Start-ups have an opportunity to learn the secrets of successful crowdfunding campaigns at an event next month, as the method grows in popularity as a way to raise finance.
Inspire9, a co-working space in the Melbourne suburb of Richmond, will host an event next month called “Crowdfund Your Startup Thousands”, featuring four guest speakers.
“[The event] covers off four people who have raised $135,000 between them,” says guest speaker Kylie Gusset, who raised almost $40,000 on local platform Pozible last year.
The other guest speakers who will talk about their crowdfunding experiences include Rob Ward, who, together with his business partner Chris Peters, raised more than $60,000 to fund the production of his iPhone accessories.
Ward and Peters used US-based platform Kickstarter to raise the funds, and, in the wake of their success, travelled to the US to promote their products.
Tom Dawkins, co-founder of social impact crowdfunding platform StartSomeGood.com, will also speak at the event.
Since its launch in 2011, StartSomeGood has launched campaigns in 20 countries – including Australia, the US, Canada and the United Kingdom – and has raised close to $500,000.
“Many of the fundraising platforms which focus on social benefit are exclusive to a particular country,” Dawkins said earlier this year.
“We know that great social entrepreneurs with inspiring ideas to improve their communities exist everywhere, and having funded projects in 20 countries is an exciting affirmation of that belief.”
“It’s only the beginning though.

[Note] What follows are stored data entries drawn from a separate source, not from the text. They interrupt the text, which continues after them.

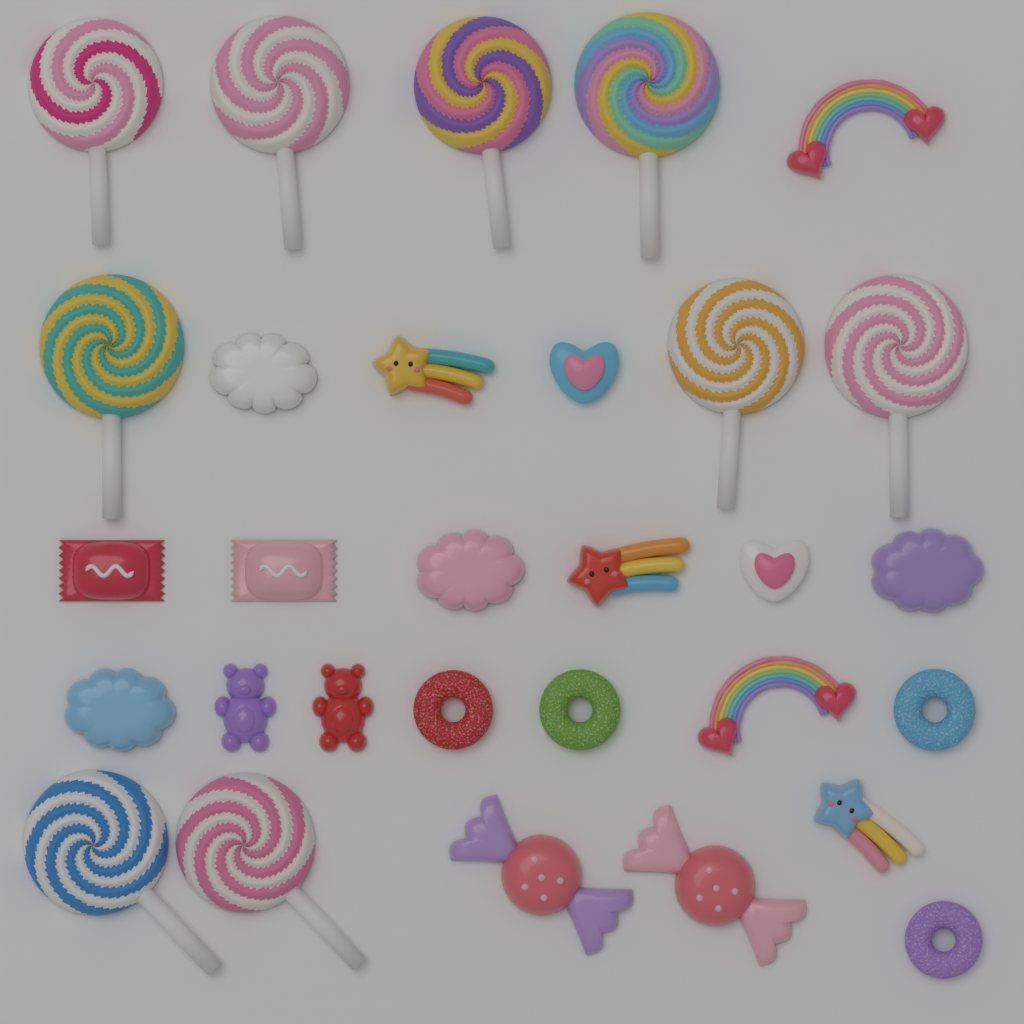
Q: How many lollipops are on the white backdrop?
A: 9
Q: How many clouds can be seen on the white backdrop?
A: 4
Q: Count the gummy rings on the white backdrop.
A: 4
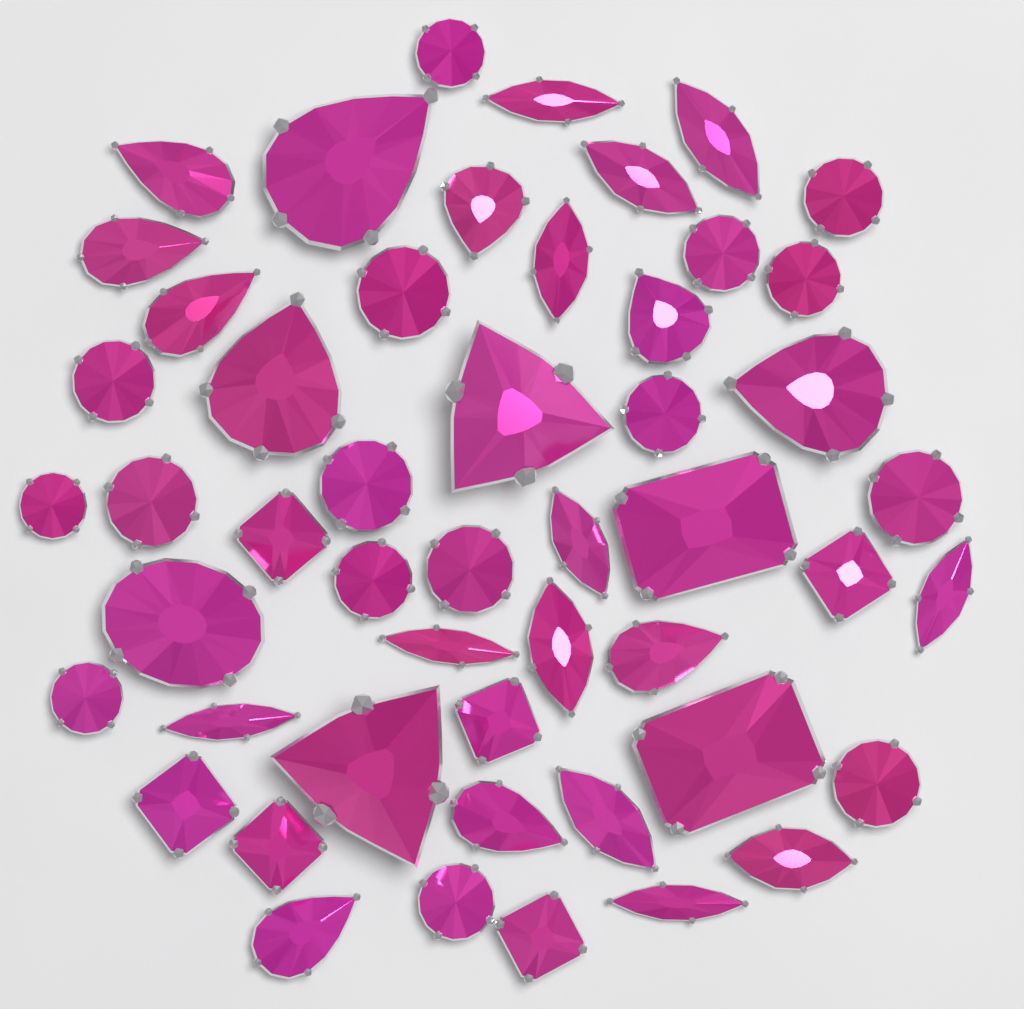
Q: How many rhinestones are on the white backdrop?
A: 50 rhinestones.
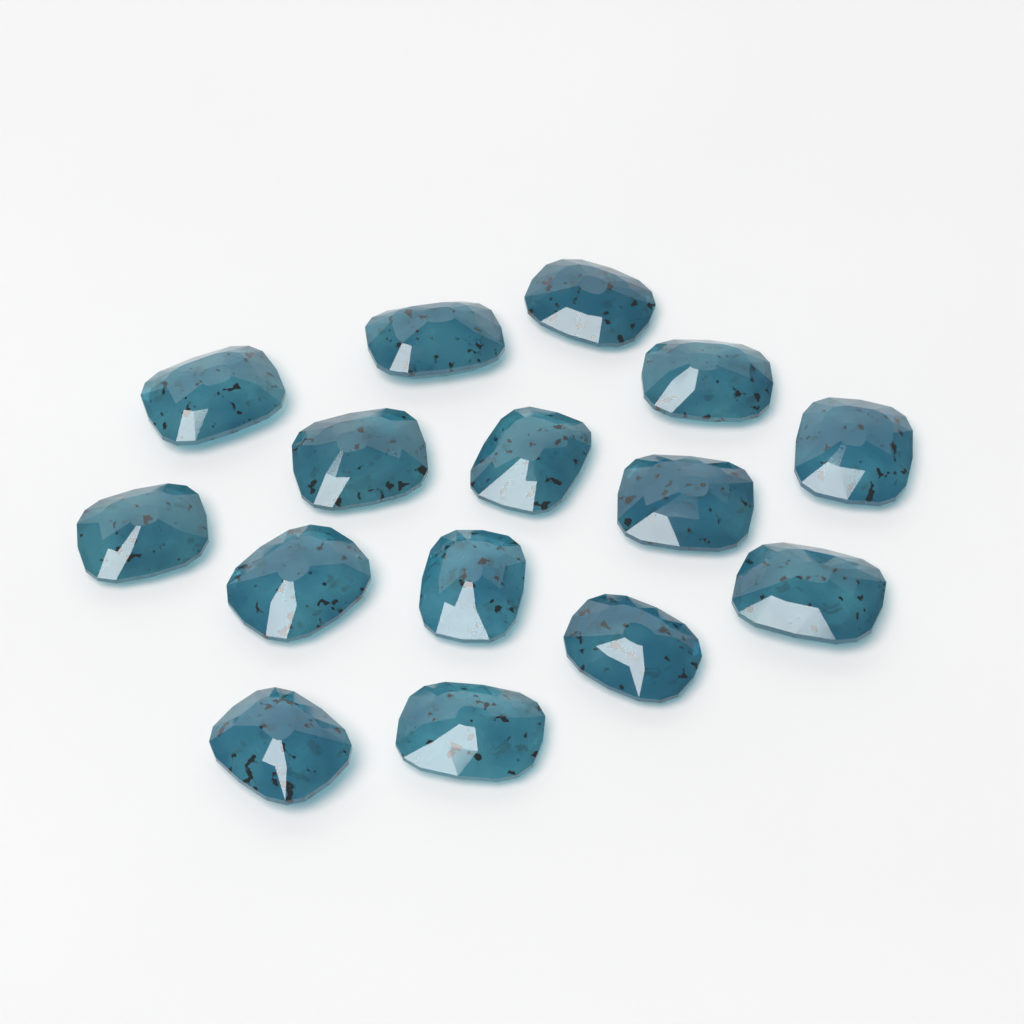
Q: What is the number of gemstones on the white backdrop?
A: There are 15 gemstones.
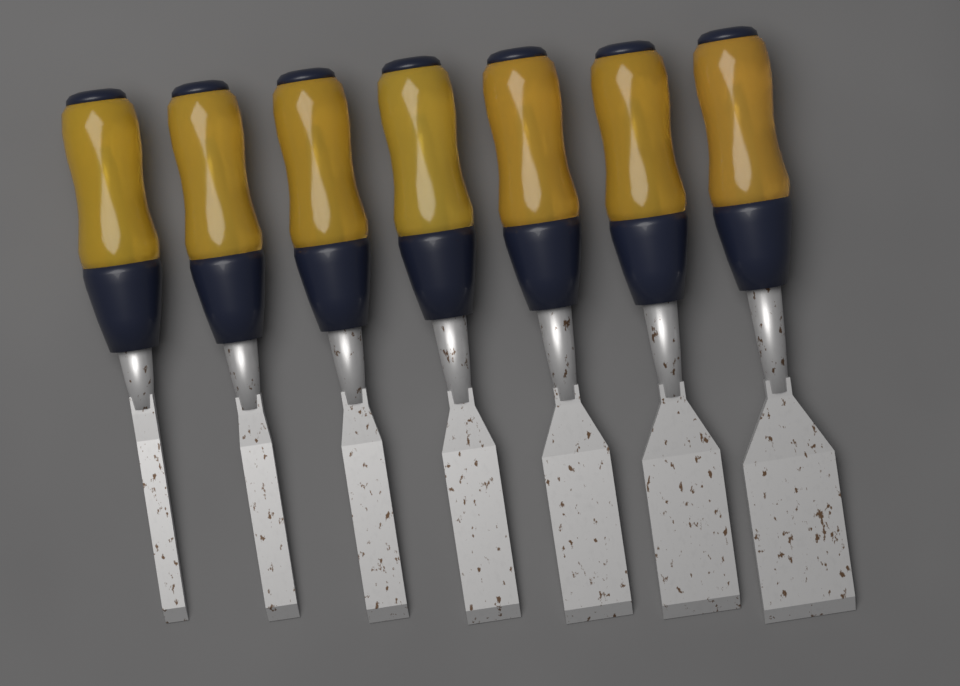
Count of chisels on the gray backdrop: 7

Our goal is to create the best fundraising website to empower social entrepreneurs in every country on earth to create the future their community needs.”
Prior to StartSomeGood, Dawkins founded Vibewire and opened Sydney’s first co-working space, Vibewire Hub, in 2006.
The fourth and final person who will speak at the event, which is being held on October 11, is Fee Plumley, who funded reallybigroadtrip; a mobile digital arts space.
While crowdfunding platforms are becoming increasingly popular among start-ups, they are not without risks, as evidenced by the recent controversy surrounding US start-up Vinted Goods.
Vinted Goods, which makes bags and other leather goods, claimed it was kicked off Kickstarter hours before its campaign was due to end over accusations of intellectual property infringement made by a former mentor.